Now let's eliminate the impossible massless bar connecting Iron Earth and Iron Sun, and replace it with two rockets, one on each planet, that magically pushes the Iron Earth away from the Iron Sun and vice versa exactly enough to counteract the force of gravity from each on the other. So again, they are stationary with respect to each other.

How do the springs change?

They don't. This is the same situation as before. The compression force opposing gravity that previously held Iron Earth and Iron Sun apart despite a huge force of gravity between them has been replaced by a propulsion force; this is a difference that makes no difference.

Now we turn off the rockets, so Iron Earth and Iron Sun start falling straight towards each other. **What happens to the springs in the first minute?**

This is the question you actually need to answer. If you work it out, you'll see that the accelerating movement of the Iron Earth towards the Iron Sun is exactly enough to compress the noon spring and stretch the midnight spring. There *will* still be a small difference, but it will be to *the difference in the force of gravity from the Sun across the diameter of the Earth*; hence my confusion in my original comment to your question. That's the difference I thought you were asking about.

The Earth is of course not falling in a straight line towards the Sun, but that's irrelevant; the *acceleration vector* is in that direction and that's what matters.

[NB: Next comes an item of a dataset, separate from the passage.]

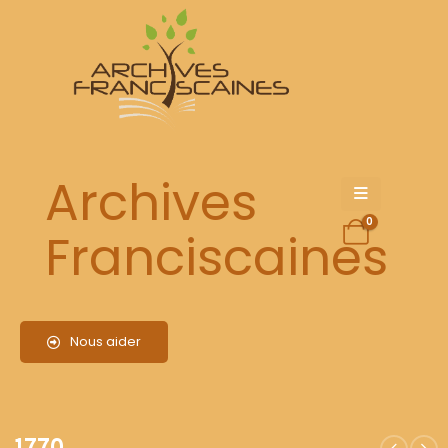
1770
Archives
0
Franciscaines
Nous aider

Fun bonus question: If we turn the rockets off at exactly the same time (as observed by an observer at rest with respect to the planets, halfway between them) does the Iron Earth start falling towards the Iron Sun *immediately*, or do we have to wait eight minutes for the gravity to get from the Iron Sun to the Iron Earth at the speed of light? If it happens instantly, is this a way of communicating faster than the speed of light? Isn't that supposed to be impossible? See if you can work out what happens and why.